A minha mãe cuidava dela, assim como também dos seus filhos. Aliás, teve uma relação de amizade muito forte com um deles. Eles praticamente tornaram-se parte da minha família. E foi através desse meu amigo, que era pastor, que captei as minhas primeiras imagens. Aliás, o meu primeiro registo foi de uma cabra em perfil, simplesmente a ruminar [risos]. Fiquei fascinado com aquilo. Dez minutos de uma cabra a ruminar, e foi com isso que me aventurei no cinema. Ainda hoje guardo aquela ruminação.

Pensa em utilizar tais imagens num futuro filme?

Talvez. [risos] Fazer uma espécie de “souvenir” da minha vida.

Outra sequência curiosa do seu filme é a estadia parisiense da sua personagem, ao som de “I put a spell on you”, bastante recorrente na sua filmografia. Aliás, ele observa uma cidade povoada por belas mulheres. Esta é a sua ideia de paraíso [risos]?

Tudo que se vê neste filme é um pretexto para que a minha personagem vá de um país para o outro. Tentando com isto, encontrar a sua própria definição de paraíso. Esta personagem tem conhecimento que o seu país está numa guerra profunda, mas acredita, através desta viagem, que a guerra, simplesmente, está em todo o lado.

Mas não [risos] … a definição de Paraíso aqui não é um local povoado de belas mulheres, tudo isso faz parte do humor.

Acerca do momento em que a sua personagem rompe um silêncio de 20 anos, seguindo por uma reação inesperada de quem se apercebe da sua nacionalidade. Como palestino, já testemunhou ou experenciou algo do género, tendo em conta que você utiliza retalhos da sua vida na ficção?

Acredite, já tive reações piores. Há uma ideia errada que nós, palestinos, somos israelitas árabes que vivem nas bordas da fronteira do Estado. Mas ainda bem que tocas nesse assunto, porque Israel não legitima os palestinos, ou seja, a nossa nacionalidade é como não existisse. Somos totalmente negados das nossas raízes culturais e nacionais. Os palestinos têm uma identidade própria, um passado que nem sequer é explorado pelos media. A comunicação social não quer saber de nós, tem o mínimo de interesse em dar a conhecer de onde nós viemos.

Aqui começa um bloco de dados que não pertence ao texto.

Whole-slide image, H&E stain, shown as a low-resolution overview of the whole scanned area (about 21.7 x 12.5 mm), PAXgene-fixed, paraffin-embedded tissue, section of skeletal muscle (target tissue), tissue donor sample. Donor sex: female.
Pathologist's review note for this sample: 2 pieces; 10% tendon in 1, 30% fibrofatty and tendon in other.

Onde estávamos antes de 1948? Para muitos, a história daquele local começou em 1948. Errado! Nós já lá estávamos antes disso. Apenas ocuparam a nossa terra, isso é mais que sabido, encostam-nos cada vez mais próximo da fronteira e chamam-nos de Hamas, como se fossemos todos terroristas. Foi e é uma Ocupação, não há que negar. Israel é fascista desde do momento, que nós palestinos, nos lembramos. É um facto que poucos querem assumir.

Depois da Ocupação, veio a Opressão, e nisso temos que ter noção que a Europa é a causa disto tudo. O “é” esquecido por muitos órgãos. Porém, essas questões identitárias são por norma algo que não utilizo nos meus filmes, exceto em “O Tempo que Resta“, onde conto a história do meu pai, que foi torturado durante a ocupação de Nazaré. Com este “It Must Be Heaven”, através do seu humor e da repetição da palavra Palestina integrado na sua ação, espero que consiga com que os espectadores investiguem e se interessem na nossa jornada histórica enquanto povo. Que por fim questionem: quem são estas pessoas?

Só quero que as pessoas percebam que isto tudo não é uma causa perdida, e que após 70 anos de tormento, tortura e discriminação, isto não possa ser transformado num assunto intocável.

Causas perdidas? Refere ao tratado de “paz” assinado por Donald Trump? Acha que a situação da Palestina piorou sob a luz desse documento?

Trump não trouxe nada de novo, apenas descortinou aquilo que todos nós sabíamos, os problemas que lidamos diariamente e que tem sido cada vez mais difíceis de lidar. Este presidente perpetuou ainda mais o lobby das armas, o que é do conhecimento de muitos.

Todos veem Trump como o grande vilão, mas ele só funciona perante uma herança anos a fio de puro mal. Isto não é culpa de uma só personagem. Aliás, ele é um fantoche das multinacionais, da indústria de armamento, etc.

Não acredita na coexistência dos dois Estados?

Não. Não acredito nos dois Estados. Isso é uma presunção ridícula, principalmente nos dias de hoje, porque já não existe Palestina. Tudo foi anexado.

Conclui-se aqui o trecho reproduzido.